This article was originally published on the website of Ohio State's College of Food, Agricultural, and Environmental Sciences.
August 19, 2014
COLUMBUS, Ohio -- With high corn, wheat and soybean yields anticipated this year due to exceptional summer growing conditions, 2014 looks to be a record year for crop production, according to an economist with Ohio State University’s College of Food, Agricultural, and Environmental Sciences.
“There is little doubt that 2014 corn and soybean yields will break records. The main question is by how much,” said Matt Roberts
, an Ohio State University Extension economist. “With the big yields and record harvests, prices have really fallen since planting. That has people’s attention, both for the 2014 crop, but also in thinking about what this means for 2015.”
Roberts will discuss his latest research related to the grain market and crop prices during this year’s Farm Science Review Sept. 16-18 at the Molly Caren Agricultural Center near London, Ohio. Roberts will participate in the Review’s “Question the Authorities” question-and-answer sessions offered daily at the three-day agricultural trade show.
Roberts will answer questions at 9 a.m., 11:40 a.m., 12:30 p.m. and 1:20 p.m. on Sept. 16 and 9:40 a.m., 11 a.m., noon, 1 p.m. and 2 p.m. on Sept. 17. The 15- to 20-minute sessions will take place in the Ohio State Area in the center of the main Farm Science Review exhibit area.
“Question the Authorities” offers participants the opportunity to ask a range of general or technical questions related to their farm enterprise and offers an easy way for producers to interact with OSU Extension experts, organizers said.
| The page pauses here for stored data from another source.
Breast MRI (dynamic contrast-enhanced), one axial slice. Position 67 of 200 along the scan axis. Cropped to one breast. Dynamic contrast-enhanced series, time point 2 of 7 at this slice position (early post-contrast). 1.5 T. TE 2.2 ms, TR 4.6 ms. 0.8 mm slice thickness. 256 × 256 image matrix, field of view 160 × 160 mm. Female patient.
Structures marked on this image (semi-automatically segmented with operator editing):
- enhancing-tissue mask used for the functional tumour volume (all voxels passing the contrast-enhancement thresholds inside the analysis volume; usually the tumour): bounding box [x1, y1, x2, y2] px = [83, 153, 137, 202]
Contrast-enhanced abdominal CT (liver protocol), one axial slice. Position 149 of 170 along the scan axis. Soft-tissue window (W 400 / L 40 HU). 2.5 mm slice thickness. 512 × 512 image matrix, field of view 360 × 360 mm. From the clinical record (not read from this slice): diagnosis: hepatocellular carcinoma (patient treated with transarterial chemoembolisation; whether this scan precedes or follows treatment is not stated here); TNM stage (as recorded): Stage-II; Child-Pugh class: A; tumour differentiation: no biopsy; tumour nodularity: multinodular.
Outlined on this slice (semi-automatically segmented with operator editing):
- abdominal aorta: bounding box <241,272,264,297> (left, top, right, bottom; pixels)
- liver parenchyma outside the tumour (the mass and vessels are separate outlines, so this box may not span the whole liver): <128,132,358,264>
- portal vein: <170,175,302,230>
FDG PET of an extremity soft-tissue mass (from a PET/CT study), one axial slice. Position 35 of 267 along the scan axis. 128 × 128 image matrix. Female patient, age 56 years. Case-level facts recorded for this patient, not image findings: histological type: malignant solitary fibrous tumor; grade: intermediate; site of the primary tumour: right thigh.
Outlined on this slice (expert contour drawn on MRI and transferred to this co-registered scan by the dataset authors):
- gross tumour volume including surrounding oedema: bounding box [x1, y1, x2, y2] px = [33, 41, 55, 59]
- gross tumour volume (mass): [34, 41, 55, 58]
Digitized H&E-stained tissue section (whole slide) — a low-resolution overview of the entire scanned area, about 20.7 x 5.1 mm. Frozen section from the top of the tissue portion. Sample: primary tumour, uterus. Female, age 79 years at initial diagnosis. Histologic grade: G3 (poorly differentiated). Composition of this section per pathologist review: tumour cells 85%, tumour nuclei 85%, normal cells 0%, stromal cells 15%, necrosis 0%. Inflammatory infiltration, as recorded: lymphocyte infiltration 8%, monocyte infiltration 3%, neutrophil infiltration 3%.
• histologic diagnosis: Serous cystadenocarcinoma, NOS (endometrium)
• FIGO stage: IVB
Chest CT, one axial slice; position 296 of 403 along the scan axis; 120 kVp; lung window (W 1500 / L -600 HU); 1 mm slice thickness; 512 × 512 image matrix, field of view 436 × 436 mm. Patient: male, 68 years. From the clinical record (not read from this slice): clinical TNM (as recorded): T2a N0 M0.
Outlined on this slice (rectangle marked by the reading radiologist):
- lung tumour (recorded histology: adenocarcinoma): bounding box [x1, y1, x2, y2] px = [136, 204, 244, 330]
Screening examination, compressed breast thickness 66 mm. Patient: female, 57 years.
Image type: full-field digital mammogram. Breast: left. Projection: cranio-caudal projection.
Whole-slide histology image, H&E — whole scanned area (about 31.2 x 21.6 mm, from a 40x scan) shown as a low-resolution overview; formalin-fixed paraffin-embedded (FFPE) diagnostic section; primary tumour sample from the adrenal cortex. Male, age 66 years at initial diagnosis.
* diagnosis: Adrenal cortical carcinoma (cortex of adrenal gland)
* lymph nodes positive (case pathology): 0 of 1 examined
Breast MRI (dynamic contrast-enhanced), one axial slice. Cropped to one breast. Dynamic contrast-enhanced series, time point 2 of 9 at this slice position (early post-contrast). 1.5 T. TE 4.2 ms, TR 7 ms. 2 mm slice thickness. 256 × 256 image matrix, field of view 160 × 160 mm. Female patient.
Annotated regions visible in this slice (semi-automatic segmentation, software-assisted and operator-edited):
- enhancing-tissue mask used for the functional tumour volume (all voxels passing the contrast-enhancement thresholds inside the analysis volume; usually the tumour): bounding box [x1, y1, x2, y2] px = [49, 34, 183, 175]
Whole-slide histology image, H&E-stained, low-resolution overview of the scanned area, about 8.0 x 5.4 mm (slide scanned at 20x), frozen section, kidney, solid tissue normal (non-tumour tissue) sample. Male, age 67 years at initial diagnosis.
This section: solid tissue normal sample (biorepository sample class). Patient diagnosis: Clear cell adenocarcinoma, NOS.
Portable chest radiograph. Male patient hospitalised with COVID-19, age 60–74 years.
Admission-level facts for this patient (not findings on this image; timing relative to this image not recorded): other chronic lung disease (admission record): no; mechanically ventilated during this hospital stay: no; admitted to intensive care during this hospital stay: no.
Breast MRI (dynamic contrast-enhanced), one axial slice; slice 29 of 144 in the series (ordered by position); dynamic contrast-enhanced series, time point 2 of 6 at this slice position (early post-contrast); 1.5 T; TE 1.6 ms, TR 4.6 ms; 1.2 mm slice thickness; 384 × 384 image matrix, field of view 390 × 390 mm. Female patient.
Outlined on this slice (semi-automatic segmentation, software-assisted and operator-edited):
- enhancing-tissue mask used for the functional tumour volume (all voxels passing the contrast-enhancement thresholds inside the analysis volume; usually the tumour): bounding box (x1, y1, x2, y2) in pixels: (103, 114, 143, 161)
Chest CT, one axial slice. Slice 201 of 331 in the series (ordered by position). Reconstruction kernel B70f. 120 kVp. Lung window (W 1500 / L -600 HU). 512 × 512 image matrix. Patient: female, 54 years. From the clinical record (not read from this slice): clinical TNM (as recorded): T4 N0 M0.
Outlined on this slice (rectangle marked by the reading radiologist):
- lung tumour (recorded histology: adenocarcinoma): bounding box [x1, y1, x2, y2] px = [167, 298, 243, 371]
“In response to these record yields, prices have fallen dramatically through 2014, leaving many farmers with a lot of production that’s worth much less now than it was six months ago,” Roberts said. “By September, we will have a much better view of the size of the harvest in 2014.
“The sessions will explain why the size of the harvest matters and what farmers should be doing with their marketing in response.”
Sponsored by CFAES, the Review features educational workshops, presentations and demonstrations delivered by experts from OSU Extension and the Ohio Agricultural Research and Development Center, which are the outreach and research arms, respectively, of the college.
Other “Question the Authorities” workshop topics include:
Future of Rural Economy
Drinking Raw Milk
Grass: Bioenergy and Nutrient Management
Feral Swine Issues
Drones on the Farm: Legal Issues
Antibiotic Use and Resistance
Fish Farm Profitability
Public Health and Animals
Hops: New Markets for Old Crops
Farmers Brand Loyalty
Farm Risk Management Strategies that Work
Managing Livestock by Behavior
Farm Science Review is known nationally as Ohio’s premier agricultural event. It annually draws more than 130,000 farmers, growers, producers and agricultural enthusiasts. An estimated 620 exhibitors with some 4,000 product lines will set up shop at the three-day farm show, an increase from 608 exhibitors last year, organizers said.
This year, the Review is also celebrating the 10-year anniversary of its partnership with Purdue University Extension. Educators and researchers from Purdue will also present educational workshops.
Review pre-show tickets are $7 and are available for purchase at all OSU Extension county offices, many local agribusinesses, and also online at fsr.osu.edu/visitors/tickets
. Tickets are $10 at the gate. Children 5 and younger are admitted free.
Hours are 8 a.m. to 5 p.m. Sept. 16-17 and 8 a.m. to 4 p.m. Sept. 18.